▸ **Data excerpts**:
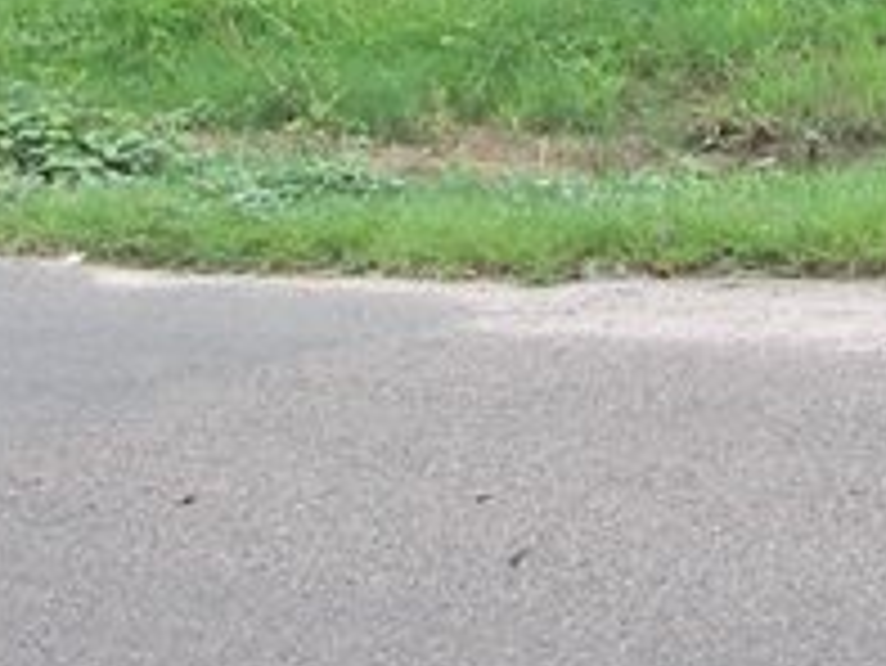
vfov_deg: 9.9
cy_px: -333
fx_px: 3739
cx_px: 944
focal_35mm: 146
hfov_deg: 13.3
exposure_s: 1/320
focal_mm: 6
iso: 50
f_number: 2.8
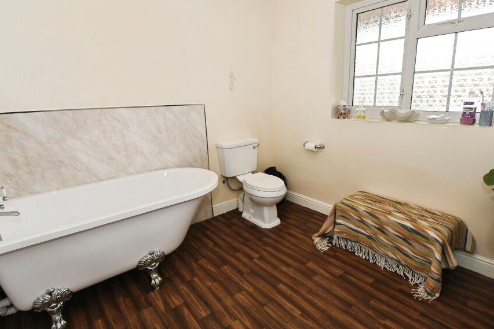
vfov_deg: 67.4
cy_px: 155
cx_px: 257
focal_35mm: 18
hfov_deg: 90.0
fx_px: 247
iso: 800
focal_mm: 10
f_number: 7.1
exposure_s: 1/60
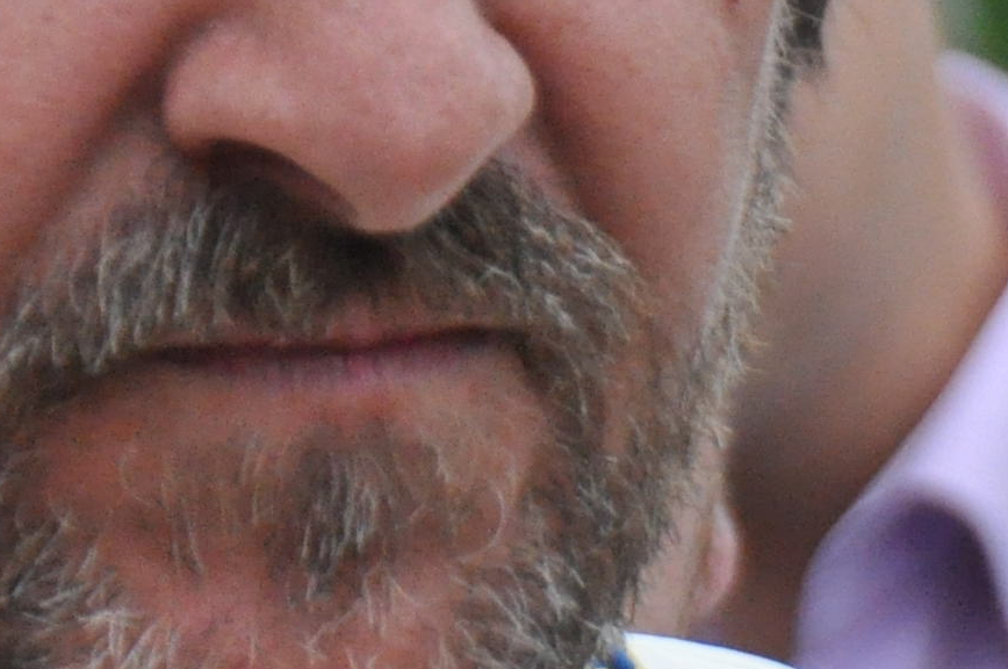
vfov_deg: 1.7
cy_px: -1
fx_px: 23205
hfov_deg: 2.5
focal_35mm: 830
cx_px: 579
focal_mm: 112
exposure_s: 1/1000
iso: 1600
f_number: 8
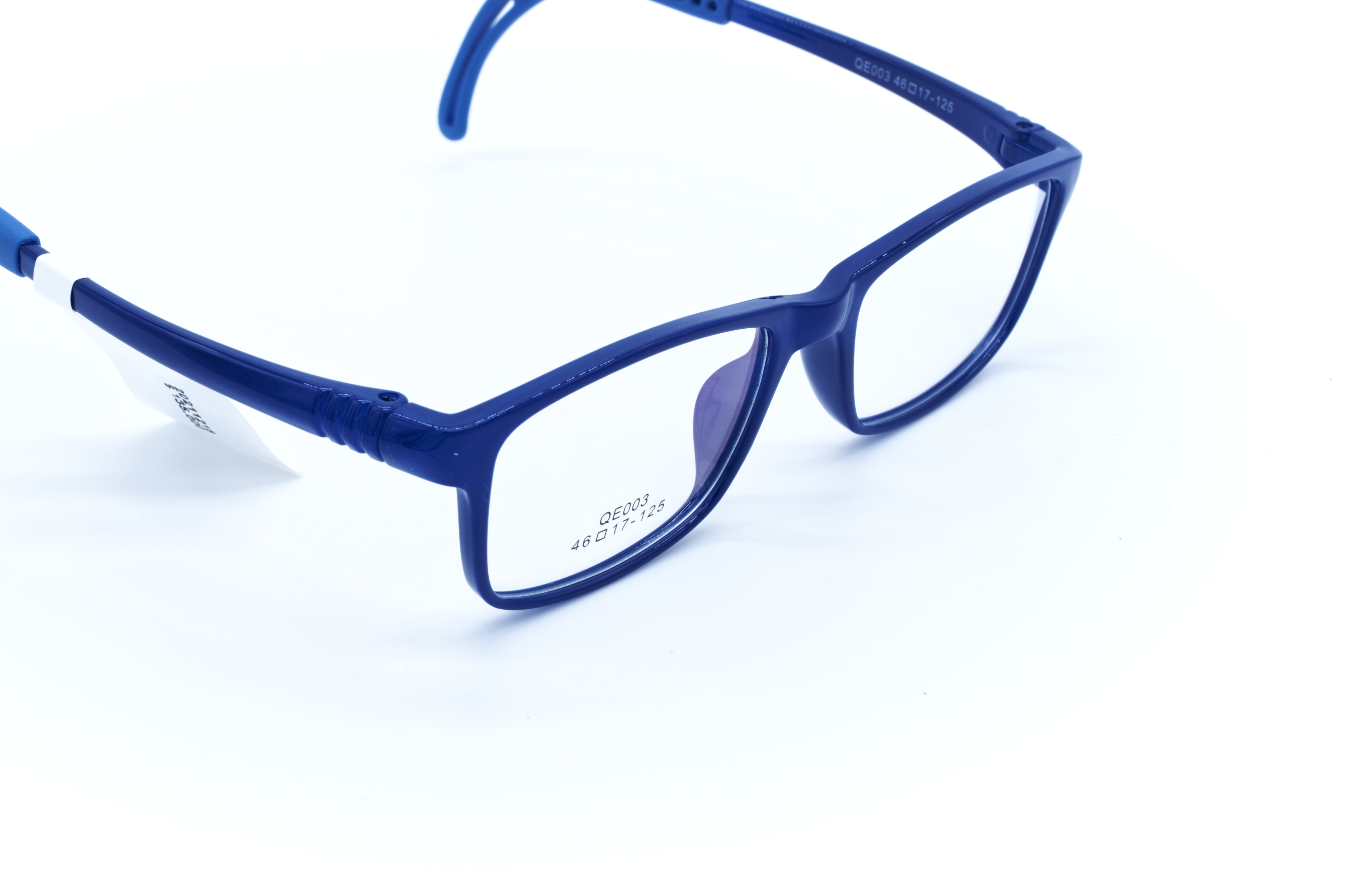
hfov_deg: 32.2
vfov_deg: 21.9
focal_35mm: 62
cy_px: 400
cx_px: 489
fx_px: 2316
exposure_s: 1/20
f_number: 16
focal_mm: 41
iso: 100
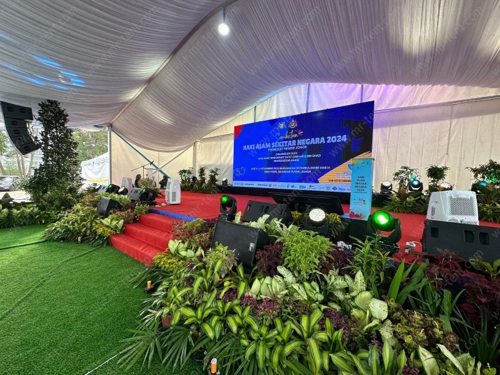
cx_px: 250
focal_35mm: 14
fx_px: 202
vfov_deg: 85.7
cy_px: 188
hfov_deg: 102.1
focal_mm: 2.22
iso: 50
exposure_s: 1/100
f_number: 2.2
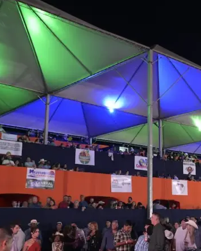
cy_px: 124
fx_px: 424
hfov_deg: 25.2
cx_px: 210
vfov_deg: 33.0
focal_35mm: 57
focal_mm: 35
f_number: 2.8
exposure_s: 1/125
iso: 3200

▸ **Job item**: Output nothing except the lines from the one containing "vfov_deg: 21.9" through the final line of the entries, repeated exactly and free of pictures.

▸ **Result of the exercise**:
vfov_deg: 21.9
focal_35mm: 62
cy_px: 400
cx_px: 489
fx_px: 2316
exposure_s: 1/20
f_number: 16
focal_mm: 41
iso: 100
cx_px: 250
focal_35mm: 14
fx_px: 202
vfov_deg: 85.7
cy_px: 188
hfov_deg: 102.1
focal_mm: 2.22
iso: 50
exposure_s: 1/100
f_number: 2.2
cy_px: 124
fx_px: 424
hfov_deg: 25.2
cx_px: 210
vfov_deg: 33.0
focal_35mm: 57
focal_mm: 35
f_number: 2.8
exposure_s: 1/125
iso: 3200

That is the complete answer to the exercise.